*Directions*
Each record below gets repeated exactly, and pictures stay out of the copy.

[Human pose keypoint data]
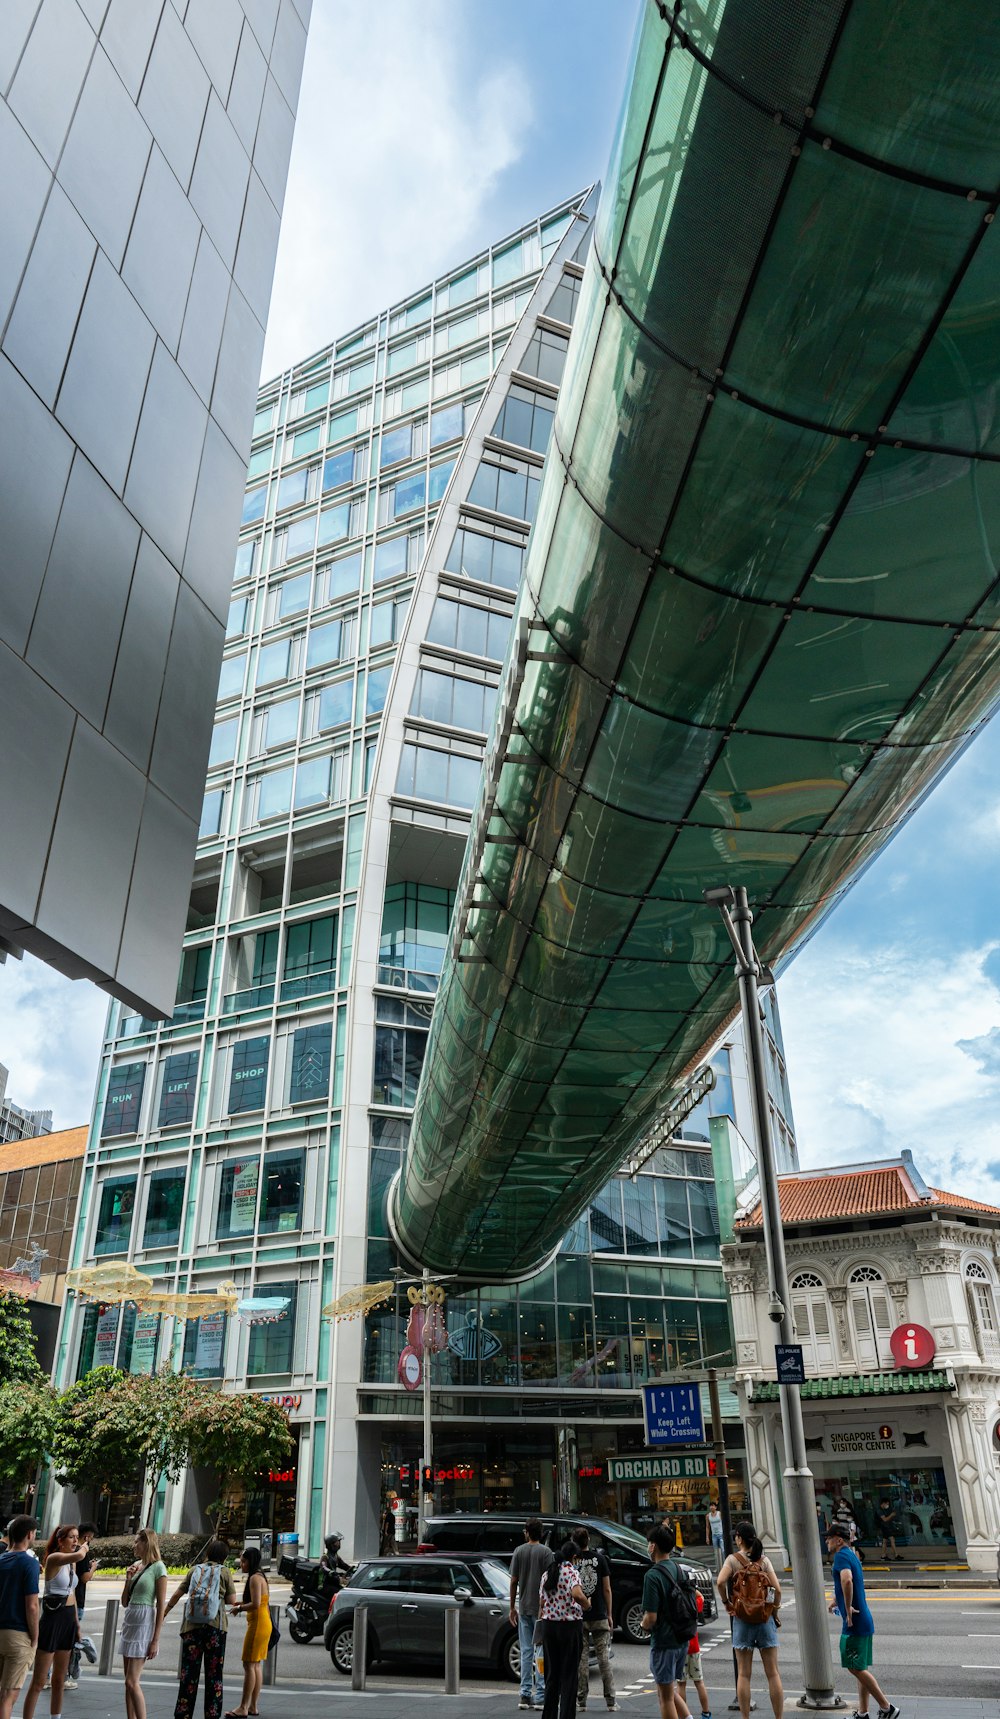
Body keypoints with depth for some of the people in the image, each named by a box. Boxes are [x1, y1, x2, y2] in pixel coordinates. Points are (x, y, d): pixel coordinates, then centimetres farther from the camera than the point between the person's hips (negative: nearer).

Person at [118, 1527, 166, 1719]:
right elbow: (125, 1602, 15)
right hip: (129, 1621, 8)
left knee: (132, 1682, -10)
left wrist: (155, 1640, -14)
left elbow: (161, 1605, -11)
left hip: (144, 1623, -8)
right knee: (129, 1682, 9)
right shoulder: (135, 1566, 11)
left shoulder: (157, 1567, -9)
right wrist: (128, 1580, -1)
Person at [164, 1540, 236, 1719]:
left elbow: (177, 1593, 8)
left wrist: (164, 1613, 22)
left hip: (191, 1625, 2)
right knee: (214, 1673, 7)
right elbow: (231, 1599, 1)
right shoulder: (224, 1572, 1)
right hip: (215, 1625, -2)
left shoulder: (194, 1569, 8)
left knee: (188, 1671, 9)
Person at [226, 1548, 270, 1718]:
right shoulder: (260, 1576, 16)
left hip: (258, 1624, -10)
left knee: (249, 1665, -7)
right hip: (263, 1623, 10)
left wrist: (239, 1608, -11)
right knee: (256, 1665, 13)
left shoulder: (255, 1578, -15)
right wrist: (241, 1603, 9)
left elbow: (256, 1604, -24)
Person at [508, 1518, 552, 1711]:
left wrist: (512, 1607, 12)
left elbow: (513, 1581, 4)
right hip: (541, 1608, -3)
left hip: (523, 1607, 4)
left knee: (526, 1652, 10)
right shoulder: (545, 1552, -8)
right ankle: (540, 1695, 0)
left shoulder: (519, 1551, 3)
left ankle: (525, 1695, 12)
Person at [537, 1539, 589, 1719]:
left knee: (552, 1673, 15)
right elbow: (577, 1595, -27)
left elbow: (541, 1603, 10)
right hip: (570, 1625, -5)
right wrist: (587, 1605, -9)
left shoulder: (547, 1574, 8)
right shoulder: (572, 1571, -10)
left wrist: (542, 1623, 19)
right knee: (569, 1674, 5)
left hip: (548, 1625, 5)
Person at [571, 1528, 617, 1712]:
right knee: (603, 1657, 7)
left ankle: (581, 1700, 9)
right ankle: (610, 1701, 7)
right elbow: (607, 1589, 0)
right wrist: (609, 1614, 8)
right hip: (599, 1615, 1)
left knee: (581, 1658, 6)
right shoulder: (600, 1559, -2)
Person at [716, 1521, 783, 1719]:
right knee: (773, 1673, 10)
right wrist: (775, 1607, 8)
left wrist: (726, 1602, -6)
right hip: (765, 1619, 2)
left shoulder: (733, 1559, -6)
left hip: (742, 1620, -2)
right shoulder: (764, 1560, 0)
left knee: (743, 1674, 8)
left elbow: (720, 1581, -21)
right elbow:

*Answer to the exercise*
Body keypoints with depth for some of the people in the image, each named by a box. Boxes are [x1, y1, x2, y2] in pixel coordinates. Points are (x, y, d): pixel coordinates, then centimetres farther from the camera than the point between the person's hips (negative: nearer).

Person at [118, 1527, 166, 1719]:
right elbow: (125, 1602, 15)
right hip: (129, 1621, 8)
left knee: (132, 1682, -10)
left wrist: (155, 1640, -14)
left elbow: (161, 1605, -11)
left hip: (144, 1623, -8)
right knee: (129, 1682, 9)
right shoulder: (135, 1566, 11)
left shoulder: (157, 1567, -9)
right wrist: (128, 1580, -1)
Person at [164, 1540, 236, 1719]:
left elbow: (177, 1593, 8)
left wrist: (164, 1613, 22)
left hip: (191, 1625, 2)
right knee: (214, 1673, 7)
right elbow: (231, 1599, 1)
right shoulder: (224, 1572, 1)
right hip: (215, 1625, -2)
left shoulder: (194, 1569, 8)
left knee: (188, 1671, 9)
Person at [226, 1548, 270, 1718]:
right shoulder: (260, 1576, 16)
left hip: (258, 1624, -10)
left knee: (249, 1665, -7)
right hip: (263, 1623, 10)
left wrist: (239, 1608, -11)
right knee: (256, 1665, 13)
left shoulder: (255, 1578, -15)
right wrist: (241, 1603, 9)
left elbow: (256, 1604, -24)
Person at [508, 1518, 552, 1711]:
left wrist: (512, 1607, 12)
left elbow: (513, 1581, 4)
right hip: (541, 1608, -3)
left hip: (523, 1607, 4)
left knee: (526, 1652, 10)
right shoulder: (545, 1552, -8)
right ankle: (540, 1695, 0)
left shoulder: (519, 1551, 3)
left ankle: (525, 1695, 12)
Person at [537, 1539, 589, 1719]:
left knee: (552, 1673, 15)
right elbow: (577, 1595, -27)
left elbow: (541, 1603, 10)
right hip: (570, 1625, -5)
right wrist: (587, 1605, -9)
left shoulder: (547, 1574, 8)
right shoulder: (572, 1571, -10)
left wrist: (542, 1623, 19)
right knee: (569, 1674, 5)
left hip: (548, 1625, 5)
Person at [571, 1528, 617, 1712]:
right knee: (603, 1657, 7)
left ankle: (581, 1700, 9)
right ankle: (610, 1701, 7)
right elbow: (607, 1589, 0)
right wrist: (609, 1614, 8)
right hip: (599, 1615, 1)
left knee: (581, 1658, 6)
right shoulder: (600, 1559, -2)
Person at [716, 1521, 783, 1719]:
right knee: (773, 1673, 10)
right wrist: (775, 1607, 8)
left wrist: (726, 1602, -6)
right hip: (765, 1619, 2)
left shoulder: (733, 1559, -6)
left hip: (742, 1620, -2)
right shoulder: (764, 1560, 0)
left knee: (743, 1674, 8)
left elbow: (720, 1581, -21)
right elbow:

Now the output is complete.